The paddocks iced over for weeks,
sky scoured each morning, the frost
even at noon thickening with intent.

Hawks tracking the warm highway
count on a smeared rabbit as lucky strike.
Ignoring traffic, a persistent beak

hauls at a red thread from the splattered
gift, draws a quote declaring how
God looks after his own, which

this day he does. Guts laden
with kill lift deftly. Sun flares
its wingspan. Night nails down.

Vincent O’Sullivan
from The movie may be slightly different, Te Herenga Waka University Press, 2011

Sue Wootton: Reading the title of this poem, and embarking on its first words, you might be thinking, ah, how sweet, a lovely landscape poem, a pastoral. Perhaps some memory of a Graham Sydney on a gallery wall springs to mind. You keep reading, and are swept through the sing-song metre of the first line so swiftly that you might be slow to catch on that you’re not being offered a behind-glass tourist view of the Ida Valley. Maybe what pulls you up short is the abrupt change of metre in the second line, the way the full bleakness of the scene suddenly hits ear and eye – bang, bang – with ‘sky scoured’. Now you hear them you can’t unhear them: the ‘s’ and ‘k’ sounds that slip and crackle through this deadly poem. Reading ‘Ida Valley’ with an ear on the sounds, a finger on the rhythms and an eye on the images is a mini master class in how to weave a satisfying poem. 
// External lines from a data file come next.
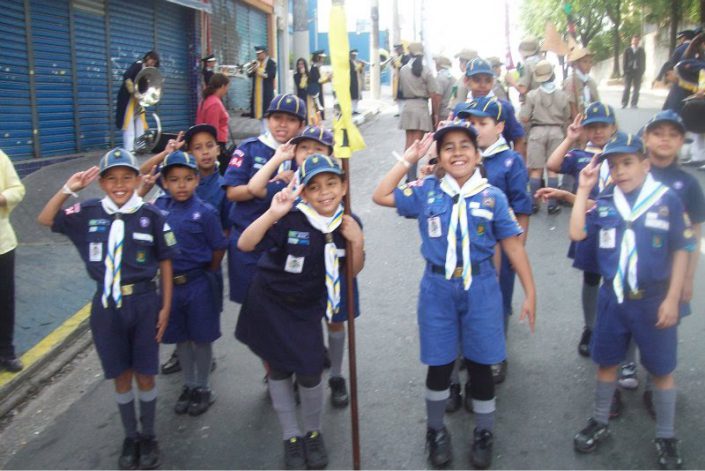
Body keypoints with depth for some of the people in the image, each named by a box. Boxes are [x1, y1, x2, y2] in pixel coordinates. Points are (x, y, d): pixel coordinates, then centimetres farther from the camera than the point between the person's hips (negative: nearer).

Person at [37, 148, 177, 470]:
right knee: (120, 376, 13)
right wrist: (68, 189, -7)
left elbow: (165, 265, -1)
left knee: (145, 374, 9)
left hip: (144, 303, -2)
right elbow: (45, 220, 6)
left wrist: (165, 307, -1)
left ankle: (148, 437, 29)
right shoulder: (89, 213, 0)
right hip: (106, 305, 2)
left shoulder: (152, 216, -7)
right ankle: (130, 437, 32)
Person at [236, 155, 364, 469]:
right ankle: (291, 437, 32)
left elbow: (352, 272, 0)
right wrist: (272, 213, -47)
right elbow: (245, 245, -34)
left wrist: (357, 243, -18)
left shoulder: (347, 224, -10)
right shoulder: (290, 219, -25)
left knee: (310, 374, 0)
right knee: (278, 370, 11)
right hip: (270, 304, -2)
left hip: (307, 308, 2)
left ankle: (313, 434, 29)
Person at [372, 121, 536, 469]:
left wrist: (530, 293, 0)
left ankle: (484, 434, 32)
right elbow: (380, 196, 0)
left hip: (480, 288, 0)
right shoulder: (425, 192, -1)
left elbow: (513, 245, 0)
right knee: (439, 365, 10)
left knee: (480, 364, 10)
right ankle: (435, 431, 33)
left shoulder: (492, 196, -4)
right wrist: (409, 159, -4)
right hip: (438, 288, 1)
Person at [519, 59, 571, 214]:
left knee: (536, 170, 5)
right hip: (556, 131, 1)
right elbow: (566, 118, 6)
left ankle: (534, 203, 7)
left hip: (537, 131, -1)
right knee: (553, 169, 6)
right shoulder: (563, 95, -2)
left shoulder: (532, 95, -7)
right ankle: (552, 204, 7)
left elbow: (524, 118, -8)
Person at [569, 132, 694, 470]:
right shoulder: (605, 203, 0)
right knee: (606, 363, 17)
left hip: (653, 301, -3)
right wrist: (583, 190, -9)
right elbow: (576, 233, -10)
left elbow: (681, 250, -5)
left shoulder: (667, 200, -9)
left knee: (661, 370, 10)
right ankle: (599, 423, 36)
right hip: (612, 298, 3)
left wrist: (672, 299, -8)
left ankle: (666, 437, 28)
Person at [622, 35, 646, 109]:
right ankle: (624, 103, 1)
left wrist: (642, 71, 1)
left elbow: (643, 62, 9)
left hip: (638, 72, 1)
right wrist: (625, 70, -5)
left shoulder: (641, 50, 11)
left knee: (636, 88, -1)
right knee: (627, 88, -3)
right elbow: (624, 61, 5)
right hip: (629, 71, -1)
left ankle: (634, 104, 2)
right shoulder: (627, 50, 7)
Another reason I love ‘Ida Valley’ is that I can hear another poem nesting, so to speak, within it. The ‘red thread’ in ‘Ida Valley’ leads me back decades to one of Vincent’s Butcher poems, ‘Still Shines When You Think of It’. A hawk is central to that poem too, ‘closing sweet on something, / death, that perfect hinge’. When I read ‘Ida Valley’, Butcher is there with me. His assessment? Succinct, blunt, absolutely nailing it: ‘ah! feathered guts!


Honoured writer at the Auckland Writers Festival, 2016.
Photo by Marcel Tromp.

Just finding the day

The thrushes are back. The blackbirds too
are back, already worrying the thrushes,
filching their choice worms. The gorse
is running the hills along the Aramoana
Road, spills the slopes yellow; the broom,
so much more politely, you call it
gold. Look again, the gorse walks prickling
against the skyline. This is September.
Today would have been my father’s birthday,
were 126 thought a reasonable lifespan.
The black swans with their necks carved
into questions, take over the shallows
round from Deborah Bay. Further, at
the ocean’s rim, oystercatchers busy
as door-knocking Adventists, time’s surf
certain behind them, soon moving inland.
There’s nothing extraordinary about this.
With us, and the dogs, and the ceremonious
sea, as if there need be. Just finding the day.

from forthcoming Still Is, Te Herenga Waka University Press

Fergus Barrowman: ‘Just finding the day’ comes very near the end of Still Is (due June 2024), and was the poem that stayed with me most strongly after my first reading of the manuscript in late February.